[Start of Attachment]
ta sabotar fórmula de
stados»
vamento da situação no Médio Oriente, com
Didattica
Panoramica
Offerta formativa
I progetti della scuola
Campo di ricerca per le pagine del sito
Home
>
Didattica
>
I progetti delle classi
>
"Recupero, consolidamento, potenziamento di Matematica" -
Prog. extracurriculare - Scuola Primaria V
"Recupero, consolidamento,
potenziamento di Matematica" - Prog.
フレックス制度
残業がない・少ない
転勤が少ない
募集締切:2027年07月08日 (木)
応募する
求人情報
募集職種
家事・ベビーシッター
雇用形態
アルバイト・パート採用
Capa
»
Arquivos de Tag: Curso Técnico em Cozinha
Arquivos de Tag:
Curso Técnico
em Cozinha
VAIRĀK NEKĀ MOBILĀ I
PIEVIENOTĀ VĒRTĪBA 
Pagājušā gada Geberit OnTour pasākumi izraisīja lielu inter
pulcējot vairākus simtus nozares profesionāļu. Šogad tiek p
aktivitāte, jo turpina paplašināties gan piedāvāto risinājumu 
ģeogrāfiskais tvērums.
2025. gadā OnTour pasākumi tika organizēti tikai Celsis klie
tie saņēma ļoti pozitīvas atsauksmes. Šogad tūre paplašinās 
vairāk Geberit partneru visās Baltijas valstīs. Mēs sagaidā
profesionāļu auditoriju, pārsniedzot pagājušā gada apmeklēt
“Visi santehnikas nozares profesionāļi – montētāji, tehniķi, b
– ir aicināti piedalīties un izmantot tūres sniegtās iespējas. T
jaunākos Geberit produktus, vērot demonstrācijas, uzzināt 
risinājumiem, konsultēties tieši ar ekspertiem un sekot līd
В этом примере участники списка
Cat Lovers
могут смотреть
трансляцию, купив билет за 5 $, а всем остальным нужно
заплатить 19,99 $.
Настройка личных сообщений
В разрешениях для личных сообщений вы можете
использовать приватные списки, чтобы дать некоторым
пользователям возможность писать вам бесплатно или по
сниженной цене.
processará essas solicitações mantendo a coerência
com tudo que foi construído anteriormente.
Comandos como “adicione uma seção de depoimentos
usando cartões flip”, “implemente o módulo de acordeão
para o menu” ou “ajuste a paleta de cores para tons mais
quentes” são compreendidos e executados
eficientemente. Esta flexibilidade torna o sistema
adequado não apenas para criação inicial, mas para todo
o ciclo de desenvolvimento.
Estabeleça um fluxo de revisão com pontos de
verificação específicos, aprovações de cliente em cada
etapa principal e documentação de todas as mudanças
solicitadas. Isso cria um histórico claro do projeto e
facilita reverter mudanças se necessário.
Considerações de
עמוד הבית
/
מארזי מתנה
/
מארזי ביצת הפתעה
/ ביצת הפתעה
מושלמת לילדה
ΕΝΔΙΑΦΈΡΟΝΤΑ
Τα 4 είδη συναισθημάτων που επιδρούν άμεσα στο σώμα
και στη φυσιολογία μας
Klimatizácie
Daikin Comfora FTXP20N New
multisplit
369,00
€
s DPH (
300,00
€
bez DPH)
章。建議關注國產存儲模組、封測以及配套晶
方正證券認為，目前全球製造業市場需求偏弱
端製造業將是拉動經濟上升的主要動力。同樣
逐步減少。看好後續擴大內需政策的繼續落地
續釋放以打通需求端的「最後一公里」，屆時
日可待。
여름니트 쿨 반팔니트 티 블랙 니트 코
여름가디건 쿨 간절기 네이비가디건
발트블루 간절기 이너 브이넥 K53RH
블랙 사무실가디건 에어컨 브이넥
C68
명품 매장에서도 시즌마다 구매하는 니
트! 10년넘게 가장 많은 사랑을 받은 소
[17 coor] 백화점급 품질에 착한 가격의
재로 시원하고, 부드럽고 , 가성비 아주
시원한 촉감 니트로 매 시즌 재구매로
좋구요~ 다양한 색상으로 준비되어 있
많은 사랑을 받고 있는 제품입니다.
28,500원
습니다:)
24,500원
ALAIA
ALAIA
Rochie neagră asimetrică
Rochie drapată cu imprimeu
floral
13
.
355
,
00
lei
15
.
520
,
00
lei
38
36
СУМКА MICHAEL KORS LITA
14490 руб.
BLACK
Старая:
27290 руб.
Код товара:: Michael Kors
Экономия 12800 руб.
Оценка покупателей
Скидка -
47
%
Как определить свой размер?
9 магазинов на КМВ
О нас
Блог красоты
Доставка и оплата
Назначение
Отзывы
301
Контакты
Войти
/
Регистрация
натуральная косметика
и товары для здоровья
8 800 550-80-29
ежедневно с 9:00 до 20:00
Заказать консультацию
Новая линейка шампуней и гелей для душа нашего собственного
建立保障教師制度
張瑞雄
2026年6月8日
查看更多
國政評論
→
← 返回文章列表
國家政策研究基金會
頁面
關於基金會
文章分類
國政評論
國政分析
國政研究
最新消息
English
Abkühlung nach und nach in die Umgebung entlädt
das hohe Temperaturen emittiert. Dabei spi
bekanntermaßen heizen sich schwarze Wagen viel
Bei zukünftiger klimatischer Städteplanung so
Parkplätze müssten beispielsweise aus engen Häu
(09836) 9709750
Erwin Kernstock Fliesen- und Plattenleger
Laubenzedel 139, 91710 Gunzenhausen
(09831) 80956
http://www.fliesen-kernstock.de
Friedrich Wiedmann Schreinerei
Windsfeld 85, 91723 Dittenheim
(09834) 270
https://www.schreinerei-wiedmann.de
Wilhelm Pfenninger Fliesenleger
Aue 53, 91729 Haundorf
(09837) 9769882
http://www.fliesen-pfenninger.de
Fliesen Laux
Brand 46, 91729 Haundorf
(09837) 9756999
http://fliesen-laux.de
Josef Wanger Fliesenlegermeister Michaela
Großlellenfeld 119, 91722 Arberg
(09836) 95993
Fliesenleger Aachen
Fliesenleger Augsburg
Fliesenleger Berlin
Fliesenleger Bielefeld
[End of Attachment]
**Action item**
Return the records in their entirety. Keep every character as it is.

**Solved problem**
ta sabotar fórmula de
stados»
vamento da situação no Médio Oriente, com
Didattica
Panoramica
Offerta formativa
I progetti della scuola
Campo di ricerca per le pagine del sito
Home
>
Didattica
>
I progetti delle classi
>
"Recupero, consolidamento, potenziamento di Matematica" -
Prog. extracurriculare - Scuola Primaria V
"Recupero, consolidamento,
potenziamento di Matematica" - Prog.
フレックス制度
残業がない・少ない
転勤が少ない
募集締切:2027年07月08日 (木)
応募する
求人情報
募集職種
家事・ベビーシッター
雇用形態
アルバイト・パート採用
Capa
»
Arquivos de Tag: Curso Técnico em Cozinha
Arquivos de Tag:
Curso Técnico
em Cozinha
VAIRĀK NEKĀ MOBILĀ I
PIEVIENOTĀ VĒRTĪBA 
Pagājušā gada Geberit OnTour pasākumi izraisīja lielu inter
pulcējot vairākus simtus nozares profesionāļu. Šogad tiek p
aktivitāte, jo turpina paplašināties gan piedāvāto risinājumu 
ģeogrāfiskais tvērums.
2025. gadā OnTour pasākumi tika organizēti tikai Celsis klie
tie saņēma ļoti pozitīvas atsauksmes. Šogad tūre paplašinās 
vairāk Geberit partneru visās Baltijas valstīs. Mēs sagaidā
profesionāļu auditoriju, pārsniedzot pagājušā gada apmeklēt
“Visi santehnikas nozares profesionāļi – montētāji, tehniķi, b
– ir aicināti piedalīties un izmantot tūres sniegtās iespējas. T
jaunākos Geberit produktus, vērot demonstrācijas, uzzināt 
risinājumiem, konsultēties tieši ar ekspertiem un sekot līd
В этом примере участники списка
Cat Lovers
могут смотреть
трансляцию, купив билет за 5 $, а всем остальным нужно
заплатить 19,99 $.
Настройка личных сообщений
В разрешениях для личных сообщений вы можете
использовать приватные списки, чтобы дать некоторым
пользователям возможность писать вам бесплатно или по
сниженной цене.
processará essas solicitações mantendo a coerência
com tudo que foi construído anteriormente.
Comandos como “adicione uma seção de depoimentos
usando cartões flip”, “implemente o módulo de acordeão
para o menu” ou “ajuste a paleta de cores para tons mais
quentes” são compreendidos e executados
eficientemente. Esta flexibilidade torna o sistema
adequado não apenas para criação inicial, mas para todo
o ciclo de desenvolvimento.
Estabeleça um fluxo de revisão com pontos de
verificação específicos, aprovações de cliente em cada
etapa principal e documentação de todas as mudanças
solicitadas. Isso cria um histórico claro do projeto e
facilita reverter mudanças se necessário.
Considerações de
עמוד הבית
/
מארזי מתנה
/
מארזי ביצת הפתעה
/ ביצת הפתעה
מושלמת לילדה
ΕΝΔΙΑΦΈΡΟΝΤΑ
Τα 4 είδη συναισθημάτων που επιδρούν άμεσα στο σώμα
και στη φυσιολογία μας
Klimatizácie
Daikin Comfora FTXP20N New
multisplit
369,00
€
s DPH (
300,00
€
bez DPH)
章。建議關注國產存儲模組、封測以及配套晶
方正證券認為，目前全球製造業市場需求偏弱
端製造業將是拉動經濟上升的主要動力。同樣
逐步減少。看好後續擴大內需政策的繼續落地
續釋放以打通需求端的「最後一公里」，屆時
日可待。
여름니트 쿨 반팔니트 티 블랙 니트 코
여름가디건 쿨 간절기 네이비가디건
발트블루 간절기 이너 브이넥 K53RH
블랙 사무실가디건 에어컨 브이넥
C68
명품 매장에서도 시즌마다 구매하는 니
트! 10년넘게 가장 많은 사랑을 받은 소
[17 coor] 백화점급 품질에 착한 가격의
재로 시원하고, 부드럽고 , 가성비 아주
시원한 촉감 니트로 매 시즌 재구매로
좋구요~ 다양한 색상으로 준비되어 있
많은 사랑을 받고 있는 제품입니다.
28,500원
습니다:)
24,500원
ALAIA
ALAIA
Rochie neagră asimetrică
Rochie drapată cu imprimeu
floral
13
.
355
,
00
lei
15
.
520
,
00
lei
38
36
СУМКА MICHAEL KORS LITA
14490 руб.
BLACK
Старая:
27290 руб.
Код товара:: Michael Kors
Экономия 12800 руб.
Оценка покупателей
Скидка -
47
%
Как определить свой размер?
9 магазинов на КМВ
О нас
Блог красоты
Доставка и оплата
Назначение
Отзывы
301
Контакты
Войти
/
Регистрация
натуральная косметика
и товары для здоровья
8 800 550-80-29
ежедневно с 9:00 до 20:00
Заказать консультацию
Новая линейка шампуней и гелей для душа нашего собственного
建立保障教師制度
張瑞雄
2026年6月8日
查看更多
國政評論
→
← 返回文章列表
國家政策研究基金會
頁面
關於基金會
文章分類
國政評論
國政分析
國政研究
最新消息
English
Abkühlung nach und nach in die Umgebung entlädt
das hohe Temperaturen emittiert. Dabei spi
bekanntermaßen heizen sich schwarze Wagen viel
Bei zukünftiger klimatischer Städteplanung so
Parkplätze müssten beispielsweise aus engen Häu
(09836) 9709750
Erwin Kernstock Fliesen- und Plattenleger
Laubenzedel 139, 91710 Gunzenhausen
(09831) 80956
http://www.fliesen-kernstock.de
Friedrich Wiedmann Schreinerei
Windsfeld 85, 91723 Dittenheim
(09834) 270
https://www.schreinerei-wiedmann.de
Wilhelm Pfenninger Fliesenleger
Aue 53, 91729 Haundorf
(09837) 9769882
http://www.fliesen-pfenninger.de
Fliesen Laux
Brand 46, 91729 Haundorf
(09837) 9756999
http://fliesen-laux.de
Josef Wanger Fliesenlegermeister Michaela
Großlellenfeld 119, 91722 Arberg
(09836) 95993
Fliesenleger Aachen
Fliesenleger Augsburg
Fliesenleger Berlin
Fliesenleger Bielefeld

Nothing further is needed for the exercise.